- PROBLEM TO SOLVE:
An exact copy of all the lines below is required, with every image left out.

++++ MATERIAL FOR THIS EXERCISE ++++

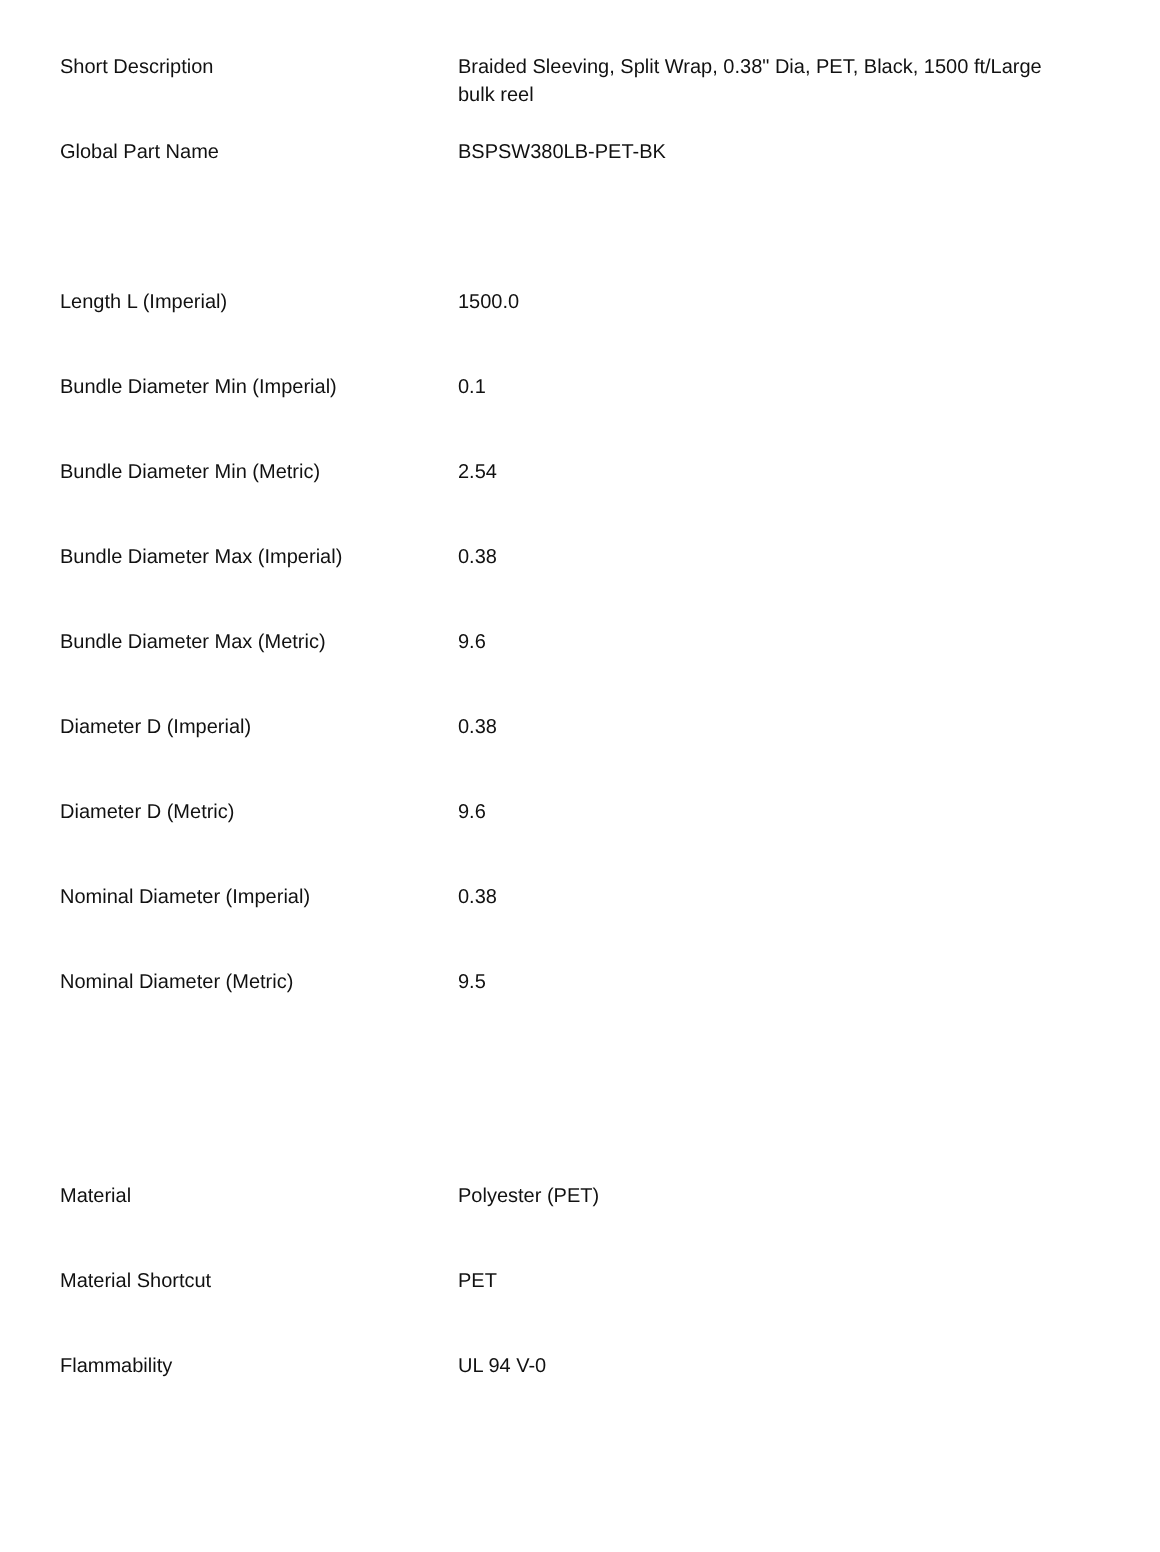| Short Description | Braided Sleeving, Split Wrap, 0.38" Dia, PET, Black, 1500 ft/Large bulk reel |
| Global Part Name | BSPSW380LB-PET-BK |
| Length L (Imperial) | 1500.0 |
| Bundle Diameter Min (Imperial) | 0.1 |
| Bundle Diameter Min (Metric) | 2.54 |
| Bundle Diameter Max (Imperial) | 0.38 |
| Bundle Diameter Max (Metric) | 9.6 |
| Diameter D (Imperial) | 0.38 |
| Diameter D (Metric) | 9.6 |
| Nominal Diameter (Imperial) | 0.38 |
| Nominal Diameter (Metric) | 9.5 |
| Material | Polyester (PET) |
| Material Shortcut | PET |
| Flammability | UL 94 V-0 |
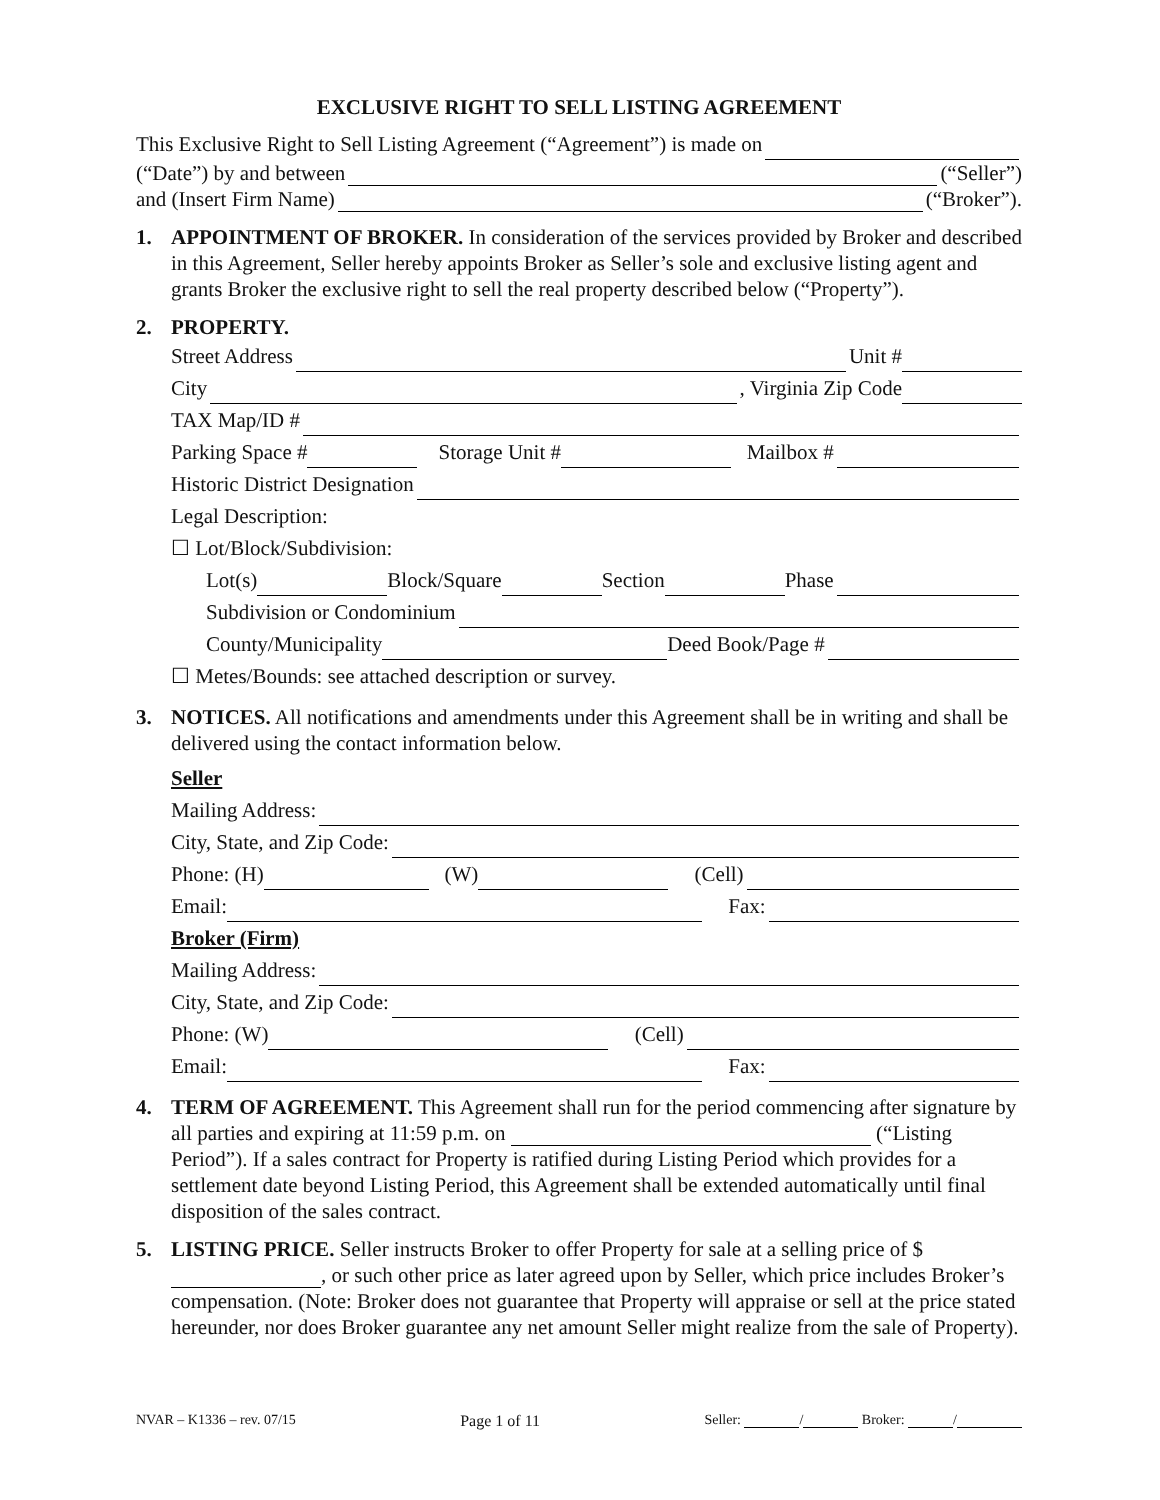EXCLUSIVE RIGHT TO SELL LISTING AGREEMENT
This Exclusive Right to Sell Listing Agreement (“Agreement”) is made on
(“Date”) by and between (“Seller”)
and (Insert Firm Name) (“Broker”).
1. APPOINTMENT OF BROKER. In consideration of the services provided by Broker and described in this Agreement, Seller hereby appoints Broker as Seller’s sole and exclusive listing agent and grants Broker the exclusive right to sell the real property described below (“Property”).
2. PROPERTY.
Street Address Unit #
City , Virginia Zip Code
TAX Map/ID #
Parking Space # Storage Unit # Mailbox #
Historic District Designation
Legal Description:
☐ Lot/Block/Subdivision:
Lot(s) Block/Square Section Phase
Subdivision or Condominium
County/Municipality Deed Book/Page #
☐ Metes/Bounds: see attached description or survey.
3. NOTICES. All notifications and amendments under this Agreement shall be in writing and shall be delivered using the contact information below.
Seller
Mailing Address:
City, State, and Zip Code:
Phone: (H) (W) (Cell)
Email: Fax:
Broker (Firm)
Mailing Address:
City, State, and Zip Code:
Phone: (W) (Cell)
Email: Fax:
4. TERM OF AGREEMENT. This Agreement shall run for the period commencing after signature by all parties and expiring at 11:59 p.m. on (“Listing Period”). If a sales contract for Property is ratified during Listing Period which provides for a settlement date beyond Listing Period, this Agreement shall be extended automatically until final disposition of the sales contract.
5. LISTING PRICE. Seller instructs Broker to offer Property for sale at a selling price of $ , or such other price as later agreed upon by Seller, which price includes Broker’s compensation. (Note: Broker does not guarantee that Property will appraise or sell at the price stated hereunder, nor does Broker guarantee any net amount Seller might realize from the sale of Property).
NVAR – K1336 – rev. 07/15 Page 1 of 11 Seller: / Broker: /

++++

- RESULT OF THIS TASK:
| Short Description | Braided Sleeving, Split Wrap, 0.38" Dia, PET, Black, 1500 ft/Large bulk reel |
| Global Part Name | BSPSW380LB-PET-BK |
| Length L (Imperial) | 1500.0 |
| Bundle Diameter Min (Imperial) | 0.1 |
| Bundle Diameter Min (Metric) | 2.54 |
| Bundle Diameter Max (Imperial) | 0.38 |
| Bundle Diameter Max (Metric) | 9.6 |
| Diameter D (Imperial) | 0.38 |
| Diameter D (Metric) | 9.6 |
| Nominal Diameter (Imperial) | 0.38 |
| Nominal Diameter (Metric) | 9.5 |
| Material | Polyester (PET) |
| Material Shortcut | PET |
| Flammability | UL 94 V-0 |
EXCLUSIVE RIGHT TO SELL LISTING AGREEMENT
This Exclusive Right to Sell Listing Agreement (“Agreement”) is made on
(“Date”) by and between (“Seller”)
and (Insert Firm Name) (“Broker”).
1. APPOINTMENT OF BROKER. In consideration of the services provided by Broker and described in this Agreement, Seller hereby appoints Broker as Seller’s sole and exclusive listing agent and grants Broker the exclusive right to sell the real property described below (“Property”).
2. PROPERTY.
Street Address Unit #
City , Virginia Zip Code
TAX Map/ID #
Parking Space # Storage Unit # Mailbox #
Historic District Designation
Legal Description:
☐ Lot/Block/Subdivision:
Lot(s) Block/Square Section Phase
Subdivision or Condominium
County/Municipality Deed Book/Page #
☐ Metes/Bounds: see attached description or survey.
3. NOTICES. All notifications and amendments under this Agreement shall be in writing and shall be delivered using the contact information below.
Seller
Mailing Address:
City, State, and Zip Code:
Phone: (H) (W) (Cell)
Email: Fax:
Broker (Firm)
Mailing Address:
City, State, and Zip Code:
Phone: (W) (Cell)
Email: Fax:
4. TERM OF AGREEMENT. This Agreement shall run for the period commencing after signature by all parties and expiring at 11:59 p.m. on (“Listing Period”). If a sales contract for Property is ratified during Listing Period which provides for a settlement date beyond Listing Period, this Agreement shall be extended automatically until final disposition of the sales contract.
5. LISTING PRICE. Seller instructs Broker to offer Property for sale at a selling price of $ , or such other price as later agreed upon by Seller, which price includes Broker’s compensation. (Note: Broker does not guarantee that Property will appraise or sell at the price stated hereunder, nor does Broker guarantee any net amount Seller might realize from the sale of Property).
NVAR – K1336 – rev. 07/15 Page 1 of 11 Seller: / Broker: /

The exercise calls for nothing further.